Here's What a High Credit Score Could Save You on Your Mortgage
The more impressive your credit score, the more mortgage savings you stand to reap.
You've probably heard that you'll need a decent credit score to qualify for a home loan. That way, mortgage lenders will be more inclined to approve your application. But one thing you may not realize is that a higher credit score could also result in major savings on your monthly mortgage payments throughout the life of your loan.
What could a higher credit score do for you?
Generally speaking, you'll need a minimum FICO® Score of 620 to qualify for a mortgage. But that doesn't mean a 620 will snag you a great interest rate on that loan. Quite the contrary: To qualify for the best mortgage rates out there, you'll need a score in the mid-700s or higher. And that higher score could result in some serious savings.

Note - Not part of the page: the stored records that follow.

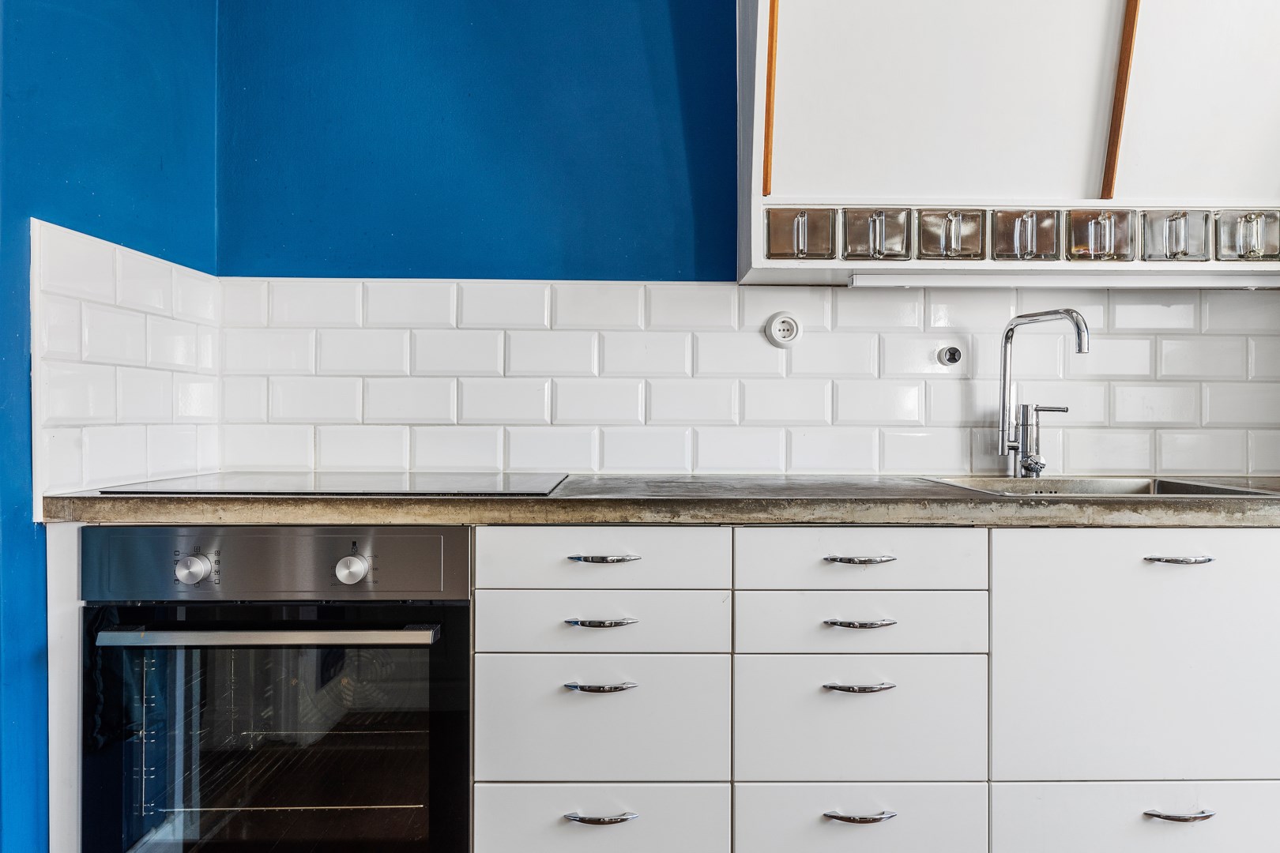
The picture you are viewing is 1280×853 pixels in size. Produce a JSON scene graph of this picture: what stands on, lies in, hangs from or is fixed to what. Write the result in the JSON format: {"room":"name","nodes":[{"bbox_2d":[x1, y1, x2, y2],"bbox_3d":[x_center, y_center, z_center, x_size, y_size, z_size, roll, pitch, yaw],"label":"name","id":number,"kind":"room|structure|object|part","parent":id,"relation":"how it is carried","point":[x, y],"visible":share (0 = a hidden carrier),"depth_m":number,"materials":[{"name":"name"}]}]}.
{"room":"kitchen","nodes":[
{"label":"kitchen","id":0,"kind":"room"},
{"bbox_2d":[0,0,222,848],"bbox_3d":[-1.025,-0.330,0.569,0.147,2.786,3.528,0,0,-1],"label":"left wall","id":1,"kind":"structure","parent":0,"point":[76,217],"depth_m":1.69,"materials":[{"name":"blue paint"}]},
{"bbox_2d":[30,215,221,505],"bbox_3d":[-0.986,-0.110,1.893,0.010,0.465,0.514,0,0,-1],"label":"tile backsplash","id":2,"kind":"structure","parent":1,"relation":"attached to","point":[108,473],"depth_m":1.82,"materials":[{"name":"white tile"}]},
{"bbox_2d":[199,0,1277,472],"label":"back wall","id":3,"kind":"structure","parent":0,"point":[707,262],"depth_m":2.28,"materials":[{"name":"blue paint"}]},
{"bbox_2d":[203,277,1279,478],"bbox_3d":[0.455,-0.112,2.228,2.626,0.457,0.009,0,0,-1],"label":"tile backsplash","id":4,"kind":"structure","parent":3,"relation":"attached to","point":[1173,466],"depth_m":2.22,"materials":[{"name":"white tile"}]},
{"bbox_2d":[764,311,802,347],"bbox_3d":[0.332,-0.224,2.205,0.078,0.083,0.019,0,0,-1],"label":"wall socket","id":5,"kind":"object","parent":4,"relation":"attached to","point":[790,324],"visible":0.99,"depth_m":2.20,"materials":[{"name":"white plastic"}]},
{"bbox_2d":[937,344,963,367],"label":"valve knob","id":6,"kind":"object","parent":4,"relation":"attached to","point":[953,354],"visible":0.98,"depth_m":2.22,"materials":[{"name":"metal"}]},
{"bbox_2d":[733,0,1279,289],"bbox_3d":[0.843,-0.825,2.073,1.248,1.005,0.331,0,0,-1],"label":"upper cabinet","id":7,"kind":"object","parent":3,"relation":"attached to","point":[833,187],"visible":0.9,"depth_m":1.97,"materials":[{"name":"white paint"}]},
{"bbox_2d":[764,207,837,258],"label":"glass drawer","id":8,"kind":"object","parent":7,"relation":"in","point":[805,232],"visible":0.94,"depth_m":1.94,"materials":[{"name":"clear glass"}]},
{"bbox_2d":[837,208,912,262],"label":"glass drawer","id":9,"kind":"object","parent":7,"relation":"in","point":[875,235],"visible":0.95,"depth_m":1.93,"materials":[{"name":"clear glass"}]},
{"bbox_3d":[0.614,-0.787,1.956,0.591,0.670,0.072,0,0,-1],"label":"door","id":10,"kind":"part","parent":7,"relation":"part of","materials":[{"name":"white paint"}]},
{"bbox_2d":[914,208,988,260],"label":"glass drawer","id":11,"kind":"object","parent":7,"relation":"in","point":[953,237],"visible":0.92,"depth_m":1.94,"materials":[{"name":"clear glass"}]},
{"bbox_2d":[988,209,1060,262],"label":"glass drawer","id":12,"kind":"object","parent":7,"relation":"in","point":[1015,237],"visible":0.91,"depth_m":1.93,"materials":[{"name":"clear glass"}]},
{"bbox_2d":[839,272,1279,289],"bbox_3d":[0.947,-0.305,2.020,0.990,0.030,0.055,0,0,-1],"label":"under-cabinet light","id":13,"kind":"object","parent":7,"relation":"attached to","point":[977,282],"visible":0.98,"depth_m":2.00,"materials":[{"name":"white"}]},
{"bbox_2d":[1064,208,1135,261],"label":"glass drawer","id":14,"kind":"object","parent":7,"relation":"in","point":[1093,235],"visible":0.87,"depth_m":1.94,"materials":[{"name":"clear glass"}]},
{"bbox_2d":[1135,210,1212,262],"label":"glass drawer","id":15,"kind":"object","parent":7,"relation":"in","point":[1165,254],"visible":0.91,"depth_m":1.92,"materials":[{"name":"clear glass"}]},
{"bbox_3d":[1.200,-0.779,1.972,0.336,0.652,0.071,0,0,-1],"label":"door","id":16,"kind":"part","parent":7,"relation":"part of","materials":[{"name":"white paint"}]},
{"bbox_2d":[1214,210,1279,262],"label":"glass drawer","id":17,"kind":"object","parent":7,"relation":"in","point":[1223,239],"visible":0.88,"depth_m":1.92,"materials":[{"name":"clear glass"}]},
{"label":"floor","id":18,"kind":"structure","parent":0,"visible":0},
{"bbox_2d":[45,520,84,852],"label":"side panel","id":19,"kind":"object","parent":18,"relation":"on","point":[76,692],"visible":0.28,"depth_m":1.63,"materials":[{"name":"white paint"}]},
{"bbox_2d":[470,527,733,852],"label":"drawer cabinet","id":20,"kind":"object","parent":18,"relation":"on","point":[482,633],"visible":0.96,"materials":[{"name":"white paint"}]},
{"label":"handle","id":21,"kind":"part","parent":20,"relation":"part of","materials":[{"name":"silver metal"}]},
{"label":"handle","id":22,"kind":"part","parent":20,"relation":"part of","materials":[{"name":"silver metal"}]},
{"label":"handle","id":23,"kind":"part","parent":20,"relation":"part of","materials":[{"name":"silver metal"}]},
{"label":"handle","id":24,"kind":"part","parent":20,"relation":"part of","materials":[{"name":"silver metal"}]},
{"bbox_2d":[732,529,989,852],"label":"drawer unit","id":25,"kind":"object","parent":18,"relation":"on","point":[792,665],"visible":0.96,"depth_m":1.67,"materials":[{"name":"white paint"}]},
{"bbox_3d":[0.372,0.444,1.639,0.116,0.011,0.042,0,0,-1],"label":"handle","id":26,"kind":"part","parent":25,"relation":"part of","materials":[{"name":"silver metal"}]},
{"bbox_3d":[0.374,0.337,1.642,0.116,0.011,0.040,0,0,-1],"label":"handle","id":27,"kind":"part","parent":25,"relation":"part of","materials":[{"name":"silver metal"}]},
{"bbox_3d":[0.366,0.651,1.611,0.119,0.012,0.039,0,0,-1],"label":"handle","id":28,"kind":"part","parent":25,"relation":"part of","materials":[{"name":"silver metal"}]},
{"bbox_3d":[0.375,0.231,1.657,0.112,0.011,0.040,0,0,-1],"label":"handle","id":29,"kind":"part","parent":25,"relation":"part of","materials":[{"name":"silver metal"}]},
{"bbox_2d":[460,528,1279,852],"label":"base cabinet","id":30,"kind":"object","parent":18,"relation":"on","point":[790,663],"visible":0.85,"depth_m":1.67,"materials":[{"name":"white paint"}]},
{"bbox_2d":[81,527,472,852],"bbox_3d":[-0.619,0.556,1.848,0.624,0.767,0.624,0,0,-1],"label":"oven","id":31,"kind":"object","parent":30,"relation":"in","point":[349,548],"visible":0.96,"depth_m":1.62,"materials":[{"name":"metal"}]},
{"bbox_3d":[-0.716,0.231,1.546,0.048,0.042,0.037,0,0,-1],"label":"knob","id":32,"kind":"part","parent":31,"relation":"part of","materials":[{"name":"silver metal"}]},
{"bbox_3d":[-0.602,0.338,1.552,0.545,0.025,0.083,0,0,-1],"label":"oven handle","id":33,"kind":"part","parent":31,"relation":"part of","materials":[{"name":"silver metal"}]},
{"bbox_3d":[-0.471,0.237,1.576,0.045,0.043,0.037,0,0,-1],"label":"knob","id":34,"kind":"part","parent":31,"relation":"part of","materials":[{"name":"silver metal"}]},
{"bbox_2d":[32,474,1279,528],"bbox_3d":[0.436,0.143,1.928,3.005,0.040,0.691,0,0,-1],"label":"countertop","id":35,"kind":"structure","parent":30,"relation":"on","point":[126,508],"depth_m":1.62,"materials":[{"name":"stone"}]},
{"bbox_2d":[95,472,572,497],"bbox_3d":[-0.561,0.113,1.920,0.706,0.014,0.487,0,0,-1],"label":"cooktop","id":36,"kind":"object","parent":35,"relation":"in","point":[401,488],"visible":0.95,"depth_m":1.80,"materials":[{"name":"black glass"}]},
{"bbox_2d":[922,474,1279,497],"bbox_3d":[0.945,0.202,1.978,0.592,0.163,0.457,0,0,-1],"label":"sink","id":37,"kind":"object","parent":35,"relation":"in","point":[1195,486],"visible":0.23,"depth_m":2.12,"materials":[{"name":"silver metal"}]},
{"bbox_2d":[996,307,1087,476],"bbox_3d":[0.879,-0.069,2.083,0.082,0.372,0.220,0,0,-35],"label":"tap","id":38,"kind":"object","parent":37,"relation":"on","point":[1010,329],"visible":1,"depth_m":2.13,"materials":[{"name":"silver metal"}]},
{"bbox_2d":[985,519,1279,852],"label":"base cabinet","id":39,"kind":"object","parent":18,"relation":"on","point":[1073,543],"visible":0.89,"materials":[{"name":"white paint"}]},
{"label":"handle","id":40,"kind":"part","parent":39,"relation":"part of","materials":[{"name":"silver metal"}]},
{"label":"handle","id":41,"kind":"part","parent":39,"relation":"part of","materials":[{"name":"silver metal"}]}
]}

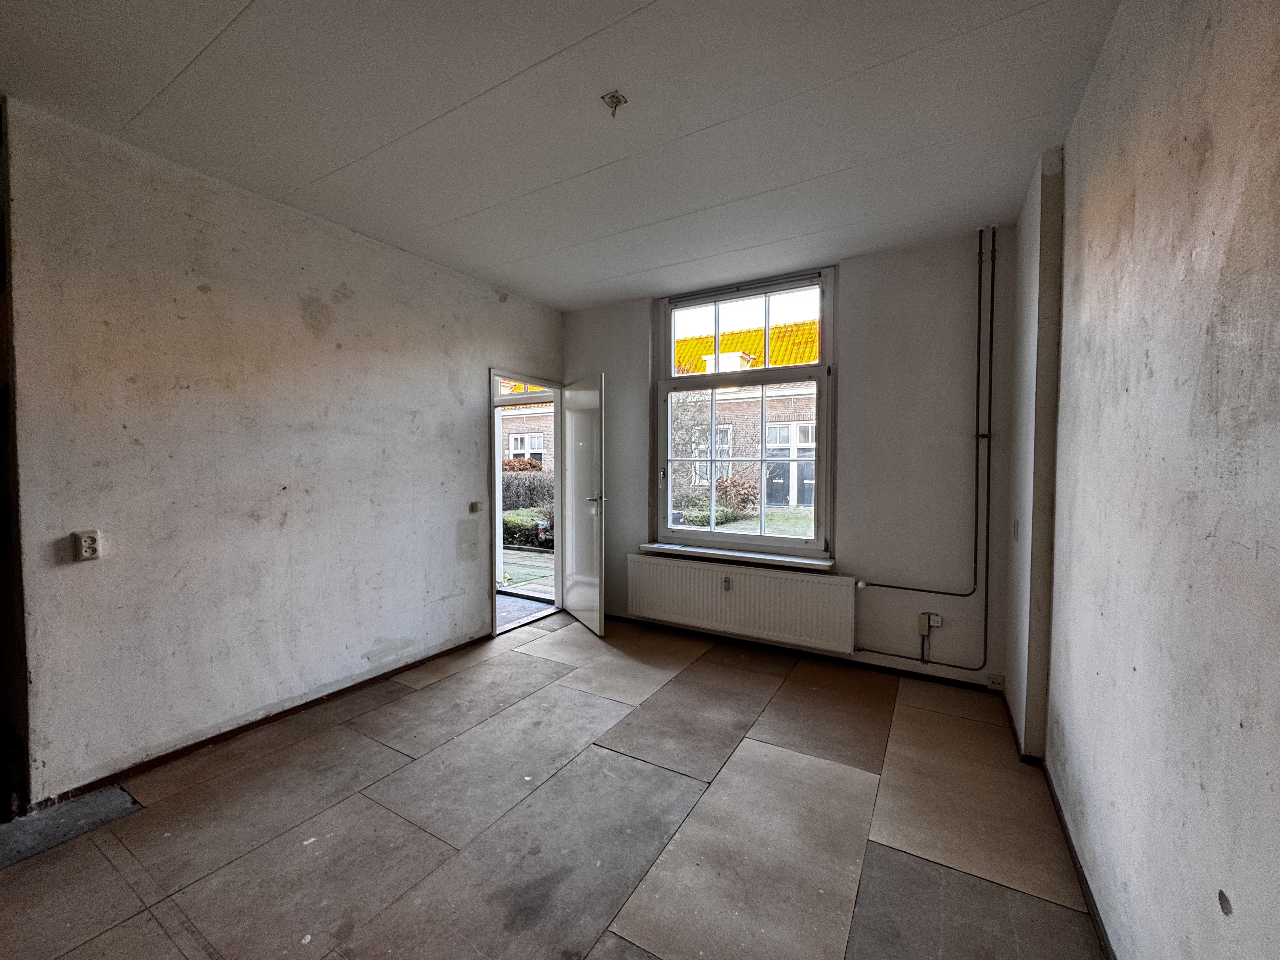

Here's a snapshot of what your monthly principal and interest mortgage payments might look like based on your credit score:
FICO® Score Range | Mortgage Interest Rate: 30-Year Fixed Loan | Monthly Payment for $100,000 Mortgage |
---|---|---|
760-850 | 2.441% | $392 |
700-759 | 2.663% | $404 |
680-699 | 2.840% | $413 |
660-679 | 3.054% | $425 |
640-659 | 3.484% | $448 |
620-639 | 4.030% | $479 |
Now let's break down these numbers even further. If you apply for a mortgage with a 760 credit score as opposed to a 620, you might pay $87 less for your home per month. Over the course of 360 payments (30 years), that's a savings of $31,320.
All that money could help you pay for so many things over time -- home renovations, vacations, you name it. And that's why it really pays to boost your credit score before you apply for a home loan. You can snag one of the lowest rates and pay a lot less over time.
How to boost your credit score
If you're eager to increase your credit score, perhaps the best way to do so is by paying your incoming bills on time. That will help your payment history, which is the single most important factor that goes into calculating your score.
Additionally, paying down debt could help bring your credit utilization ratio into more favorable territory. That's the second most important factor in calculating your score. Similarly, you can lower that ratio by getting a credit limit increase -- just don't go racking up more debt against it.
A few other moves to consider: Check your credit report for errors (and correct those that work against you), get added as an authorized user to a family member's card that's been open for a long time, and keep your oldest credit account open as long as possible. Finally, don't apply for too many new credit cards at once. All these steps should help improve your credit score over time.
Should you apply for a mortgage with poor credit?
The 4.030% rate you might get today even with a relatively low credit score actually isn't bad, historically speaking. But it still makes more sense to try to boost your score in the near term to snag a better deal. There's a good chance mortgage interest rates will stay low for quite some time. It could be worth holding off on a home loan application for a few months and taking steps to bring up your score in the interim.